活像个妒夫
    沈怀序从没想过自己是个善妒的人。

    这从前是实言,并非为装大度而镀的金身。

    他绝没想过自己有日会为句旁人夸他妻子的话就变脸色,活像个被放置久了,抓到蛛丝马迹就敏感过头的妒夫。

    谢无行与他毫无交集,对方为何提及纪清梨,又以什么准则感触来不吝夸赞她?

    靠和纪清梨的一面之缘,靠被纪清梨含糊回避,没能成功的私下见面?

    还是他们有什么没被身为丈夫的他知晓的?

    要细说,这都是无关痛痒的猜测,对方没任何冒犯之处,况且说话的人只是个太监,太监能做什么。

    旁人就在面前听着,也只会觉得是寒暄巧合罢了,不会有任何感觉。

    譬如身侧同被点来为五皇子开蒙的大学士,对方只看向沈怀序,好奇:“沈大人同谢公公相熟?”

    沈怀序沉沉吐字:“不熟。”

    不必再想,为几句话就嚷嚷要抓奸要打死姘夫的,只会是冷宫妃子,是疯子。

    见面而已,夸赞是寒暄。

    何况他难道是什么正经正牌,有立场去质问的丈夫?

    没了平日运筹帷幄的沉稳冷淡,沈怀序像被揭开了层膜,露出里头尖锐发黑的根。

    好在五皇子殿里的吵闹移开人注意,没人觉察他郁郁面色。

    正如谢无行提醒的,殿里五皇子大发脾气,下人们为哄人乱作一团。

    几位宫女在旁束手无策,眼看沈怀序二人来了才抓到主心骨般连忙上前,无措:

    “殿下自午睡起了就这般吵闹,怎么哄都不见好。”

    一直贴身跟着五皇子的宫女急白了脸,生怕二人为此对皇子有什么不好印象:“殿下从前不是这般脾气的,只是这几日才.....”

    五皇子确实因生母低微而不受待见,前几年养在废宫里一直悄无声息。

    是不久前阴差阳错,五皇子捡玩意撞到散心的皇帝。

    皇帝已年老,再见骨瘦如柴的血脉难得生出慈父之心,手一挥,落魄皇子的处境就摇身一变。

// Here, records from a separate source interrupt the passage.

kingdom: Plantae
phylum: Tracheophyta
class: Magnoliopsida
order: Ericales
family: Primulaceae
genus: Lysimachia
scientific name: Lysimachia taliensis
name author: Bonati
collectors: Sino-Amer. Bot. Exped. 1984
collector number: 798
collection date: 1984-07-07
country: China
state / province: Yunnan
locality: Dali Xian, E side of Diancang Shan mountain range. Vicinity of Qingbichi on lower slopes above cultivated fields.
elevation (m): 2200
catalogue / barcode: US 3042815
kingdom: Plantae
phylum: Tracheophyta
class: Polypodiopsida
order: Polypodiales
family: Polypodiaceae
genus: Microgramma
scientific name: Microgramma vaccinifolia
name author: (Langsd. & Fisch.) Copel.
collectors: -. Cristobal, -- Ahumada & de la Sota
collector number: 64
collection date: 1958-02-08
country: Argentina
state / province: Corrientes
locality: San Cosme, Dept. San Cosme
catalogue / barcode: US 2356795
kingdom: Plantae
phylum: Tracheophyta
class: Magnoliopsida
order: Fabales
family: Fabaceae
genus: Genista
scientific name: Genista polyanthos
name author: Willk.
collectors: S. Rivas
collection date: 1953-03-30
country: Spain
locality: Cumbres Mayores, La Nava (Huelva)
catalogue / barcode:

    点沈怀序及大学士给五皇子开蒙,就是那一日陛下做出的决断,几番变动显然是要弥补五皇子这些年受到的漠视。

    储君迟迟未立,皇帝态度始终飘忽不定,前面几位皇子为此明争暗斗没断过。一看五皇子得了丁点注视,私下小动作就多起来。

    没过几日五皇子生母去庙前祈福时突发恶疾病逝,骤然失了母亲的小孩惶惶不安,刻意挑拨几句脾气就刺人起来。

    这会满地打滚要母亲,哭得发抖。

    同僚上去温声哄了几句也不见好,反而差点被东西砸中,讪讪摸摸鼻子间隙小孩已从地上爬起,满脸泪水的往门外跑。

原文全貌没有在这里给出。